** Work request **
Each record below needs to be written out exactly as it appears.
____ Given data
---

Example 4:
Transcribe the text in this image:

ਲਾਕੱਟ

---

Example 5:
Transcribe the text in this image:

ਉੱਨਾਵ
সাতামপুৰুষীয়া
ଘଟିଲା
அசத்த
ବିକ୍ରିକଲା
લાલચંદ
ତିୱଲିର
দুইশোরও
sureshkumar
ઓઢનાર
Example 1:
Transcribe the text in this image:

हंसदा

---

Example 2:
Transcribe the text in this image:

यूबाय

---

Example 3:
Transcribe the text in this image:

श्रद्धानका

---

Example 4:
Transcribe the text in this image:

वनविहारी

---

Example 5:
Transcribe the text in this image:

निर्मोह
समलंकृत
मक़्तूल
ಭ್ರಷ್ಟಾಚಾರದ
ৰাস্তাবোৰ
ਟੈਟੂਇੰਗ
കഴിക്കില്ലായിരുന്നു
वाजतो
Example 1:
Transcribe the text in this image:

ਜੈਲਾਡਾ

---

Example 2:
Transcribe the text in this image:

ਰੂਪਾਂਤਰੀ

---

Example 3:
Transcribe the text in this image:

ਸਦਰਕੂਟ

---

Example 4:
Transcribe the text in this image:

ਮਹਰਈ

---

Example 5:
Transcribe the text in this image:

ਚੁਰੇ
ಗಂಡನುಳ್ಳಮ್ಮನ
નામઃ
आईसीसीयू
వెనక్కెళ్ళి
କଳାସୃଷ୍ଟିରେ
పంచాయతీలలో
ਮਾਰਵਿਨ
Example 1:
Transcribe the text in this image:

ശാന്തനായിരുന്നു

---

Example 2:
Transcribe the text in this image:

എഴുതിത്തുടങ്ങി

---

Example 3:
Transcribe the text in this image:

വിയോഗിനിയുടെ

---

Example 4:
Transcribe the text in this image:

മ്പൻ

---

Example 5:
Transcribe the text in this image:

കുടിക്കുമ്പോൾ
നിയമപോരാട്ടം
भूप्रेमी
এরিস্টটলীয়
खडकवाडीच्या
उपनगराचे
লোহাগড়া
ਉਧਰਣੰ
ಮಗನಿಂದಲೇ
________
** Solution to the exercise **
---

Example 4:
Transcribe the text in this image:

ਲਾਕੱਟ

---

Example 5:
Transcribe the text in this image:

ਉੱਨਾਵ
সাতামপুৰুষীয়া
ଘଟିଲା
அசத்த
ବିକ୍ରିକଲା
લાલચંદ
ତିୱଲିର
দুইশোরও
sureshkumar
ઓઢનાર
Example 1:
Transcribe the text in this image:

हंसदा

---

Example 2:
Transcribe the text in this image:

यूबाय

---

Example 3:
Transcribe the text in this image:

श्रद्धानका

---

Example 4:
Transcribe the text in this image:

वनविहारी

---

Example 5:
Transcribe the text in this image:

निर्मोह
समलंकृत
मक़्तूल
ಭ್ರಷ್ಟಾಚಾರದ
ৰাস্তাবোৰ
ਟੈਟੂਇੰਗ
കഴിക്കില്ലായിരുന്നു
वाजतो
Example 1:
Transcribe the text in this image:

ਜੈਲਾਡਾ

---

Example 2:
Transcribe the text in this image:

ਰੂਪਾਂਤਰੀ

---

Example 3:
Transcribe the text in this image:

ਸਦਰਕੂਟ

---

Example 4:
Transcribe the text in this image:

ਮਹਰਈ

---

Example 5:
Transcribe the text in this image:

ਚੁਰੇ
ಗಂಡನುಳ್ಳಮ್ಮನ
નામઃ
आईसीसीयू
వెనక్కెళ్ళి
କଳାସୃଷ୍ଟିରେ
పంచాయతీలలో
ਮਾਰਵਿਨ
Example 1:
Transcribe the text in this image:

ശാന്തനായിരുന്നു

---

Example 2:
Transcribe the text in this image:

എഴുതിത്തുടങ്ങി

---

Example 3:
Transcribe the text in this image:

വിയോഗിനിയുടെ

---

Example 4:
Transcribe the text in this image:

മ്പൻ

---

Example 5:
Transcribe the text in this image:

കുടിക്കുമ്പോൾ
നിയമപോരാട്ടം
भूप्रेमी
এরিস্টটলীয়
खडकवाडीच्या
उपनगराचे
লোহাগড়া
ਉਧਰਣੰ
ಮಗನಿಂದಲೇ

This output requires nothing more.